Jakarta (ANTARA News) - Croplife Indonesia memperkirakan pangsa pasar pestisida palsu dan ilegal di Tanah Air mencapai Rp400 miliar atau sekitar 10 persen dari total pasar obat-obatan pembasmi hama dan penyakit tanaman tersebut secara nasional.

Direktur Eksekutif Croplife Indonesia Agung Kurniawan di Jakarta, Rabu mengatakan, pada 2010 Masyarakat Indonesia Anti Pemalsuan (MIAP) bahkan mengungkapkan kerugian pemerintah Indonesia dari produk palsu dan ilegal pada 12 sektor industri mencapai Rp37 triliun, yang mana 15 persen dari pestisida yang dijual di Tanah Air adalah palsu dan ilegal.

"Saat ini diperkirakan ada sekitar 4000 lebih jenis pestisida yang terdaftar di Kementerian Pertanian," katanya saat berbicara pada program Kelas Pestisida untuk Media.

Menurut dia, saat ini pelaku pemalsuan pestisida semakin profesional .Selain itu, modusnya juga semakin canggih sehingga produk-produk obat-obatan pembasmi hama dan penyakit tanaman yang asli dengan yang palsu ataupun ilegal sulit dibedakan secara kasat mata.

Agung menyatakan, pihaknya pada 2017 telah melakukan pemetaan terhadap sejumlah wilayah sentra pertanian yang marak peredaran serta produksi pestisida palsu yang mana di Pulau Jawa yang termasuk "zona merah" yakni Kabupaten Subang dan Karawang, Jawa Barat, Kabupaten Brebes Jawa Tengah, Jember dan Probolinggo Jawa Timur.

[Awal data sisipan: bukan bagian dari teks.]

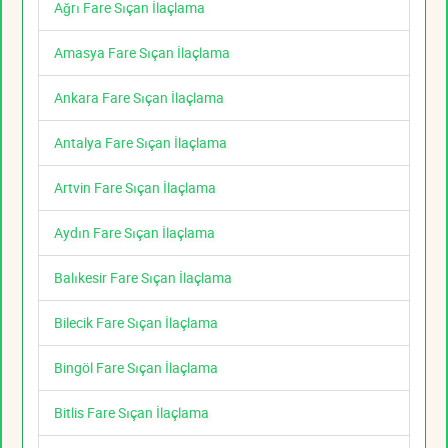
Ağrı Fare Sıçan İlaçlama
Amasya Fare Sıçan İlaçlama
Ankara Fare Sıçan İlaçlama
Antalya Fare Sıçan İlaçlama
Artvin Fare Sıçan İlaçlama
Aydın Fare Sıçan İlaçlama
Balıkesir Fare Sıçan İlaçlama
Bilecik Fare Sıçan İlaçlama
Bingöl Fare Sıçan İlaçlama
Bitlis Fare Sıçan İlaçlama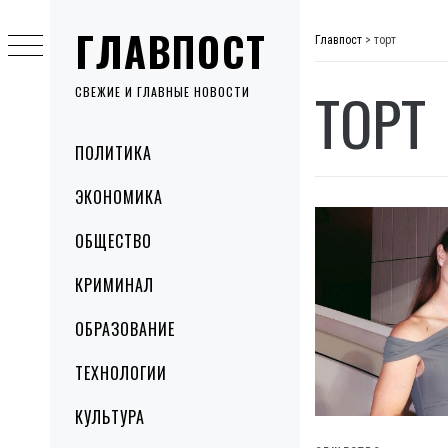
Skip
ГЛАВПОСТ
to
Главпост
>
торт
content
ТОРТ
СВЕЖИЕ И ГЛАВНЫЕ НОВОСТИ
Primary
ПОЛИТИКА
Menu
ЭКОНОМИКА
ОБЩЕСТВО
КРИМИНАЛ
ОБРАЗОВАНИЕ
ТЕХНОЛОГИИ
КУЛЬТУРА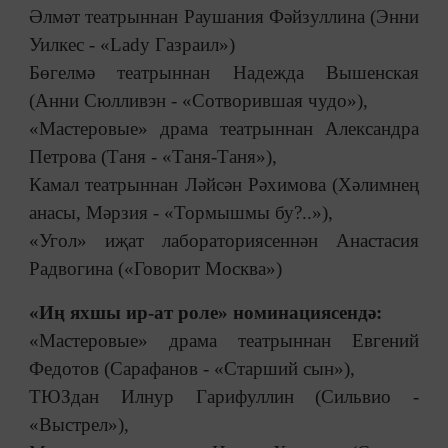
Әлмәт театрыннан Раушания Фәйзуллина (Энни
Уилкес - «Lady Газраил»)
Бөгелмә театрыннан Надежда Вышенская
(Анни Сюлливэн - «Сотворившая чудо»),
«Мастеровые» драма театрыннан Александра
Петрова (Таня - «Таня-Таня»),
Камал театрыннан Ләйсән Рәхимова (Хәлимнең
анасы, Мәрзия - «Тормышмы бу?..»),
«Угол» иҗат лабораториясеннән Анастасия
Радвогина («Говорит Москва»)
«Иң яхшы ир-ат роле» номинациясендә:
«Мастеровые» драма театрыннан Евгений
Федотов (Сарафанов - «Старший сын»),
ТЮЗдан Илнур Гарифуллин (Сильвио -
«Выстрел»),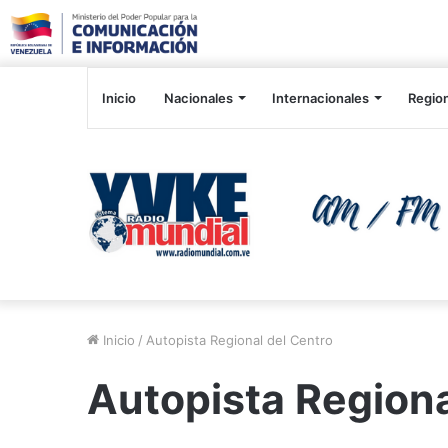
Inicio
Nacionales
Internacionales
Regio
Inicio
/
Autopista Regional del Centro
Autopista Regiona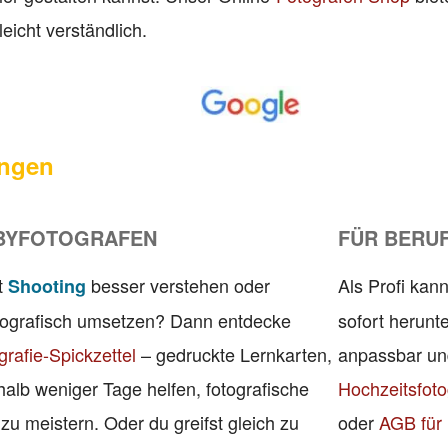
leicht verständlich.
ngen
BYFOTOGRAFEN
FÜR BERU
t
besser verstehen oder
Als Profi kann
Shooting
otografisch umsetzen? Dann entdecke
sofort herunte
grafie-Spickzettel
– gedruckte Lernkarten,
anpassbar und
rhalb weniger Tage helfen, fotografische
Hochzeitsfoto
u meistern. Oder du greifst gleich zu
oder
AGB für 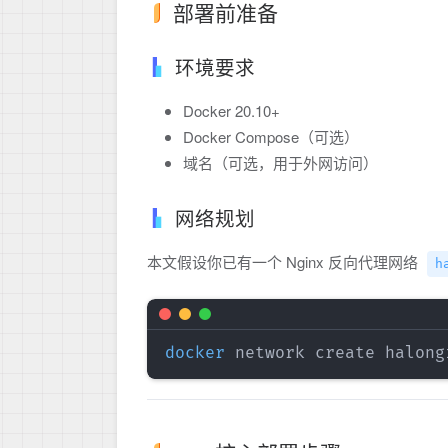
部署前准备
环境要求
Docker 20.10+
Docker Compose（可选）
域名（可选，用于外网访问）
网络规划
本文假设你已有一个 Nginx 反向代理网络
h
docker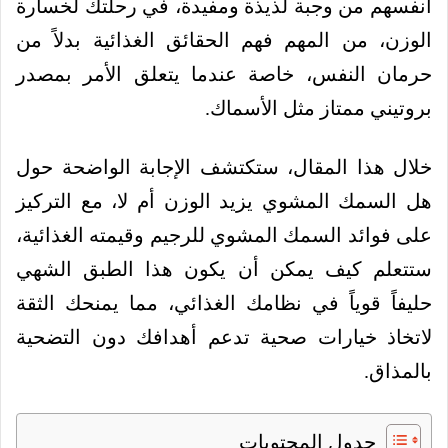
أنفسهم من وجبة لذيذة ومفيدة، في رحلتك لخسارة
الوزن، من المهم فهم الحقائق الغذائية بدلاً من
حرمان النفس، خاصة عندما يتعلق الأمر بمصدر
بروتيني ممتاز مثل الأسماك.
خلال هذا المقال، ستكتشف الإجابة الواضحة حول
هل السمك المشوي يزيد الوزن أم لا، مع التركيز
على فوائد السمك المشوي للرجيم وقيمته الغذائية،
ستتعلم كيف يمكن أن يكون هذا الطبق الشهي
حليفاً قوياً في نظامك الغذائي، مما يمنحك الثقة
لاتخاذ خيارات صحية تدعم أهدافك دون التضحية
بالمذاق.
جدول المحتويات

"Untuk `zona merah` ini tidak hanya sebagai tempat peredaran namun juga produksi pestisida palsu. Peredaran (pestisida palsu) tak hanya di zona merah bahkan sudah di luar daerah itu," katanya.

Jenis-jenis pestisida palsu dan ilegal yang banyak beredar di pasaran, tambahnya, tertinggi untuk tanaman hortikultura, kemudian tanaman perkebunan dan tanaman pangan.

Sementara itu, Kepala Unit V Subdit I Direktorat Tindak Pidana Tertentu Bareskrim Polri AKBP Sugeng Irianto mengatakan penggunaan pestisida palsu memliki dampak kesehatan terhadap petani serta terhadap lingkungan.

Menurut dia, peredaran pestisida palsu dan ilegal diatur dalam UU no 12 tahun 1992 tentang Sistem Budidaya Tanaman, jika terbukti hukuman maksimal lima tahun penjara dan denda maksimal Rp250 juta, kemudian UU no 8 tahun 1999 tentang Perlindungan Konsumen dengan hukuman maksimal lima tahun penjara atau dendan sebesar Rp2 miliar.

Selain itu, juga diatur dalam UU no 20 tahun 2016 tentang Merek dan Indikasi Geografis dengan hukuman penjara maksimal 10 tahun dan atau denda maksimal Rp5 miliar.

Menyinggung kasus-kasus pemalsuan ataupun peredaran pestisida palsu dan ilegal yang sudah ditangani kepolisian, Sugeng tidak menyebutkan angka pasti namun demikian setiap tahun sekitar empat-lima kasus serupa masuk ke kepolisian.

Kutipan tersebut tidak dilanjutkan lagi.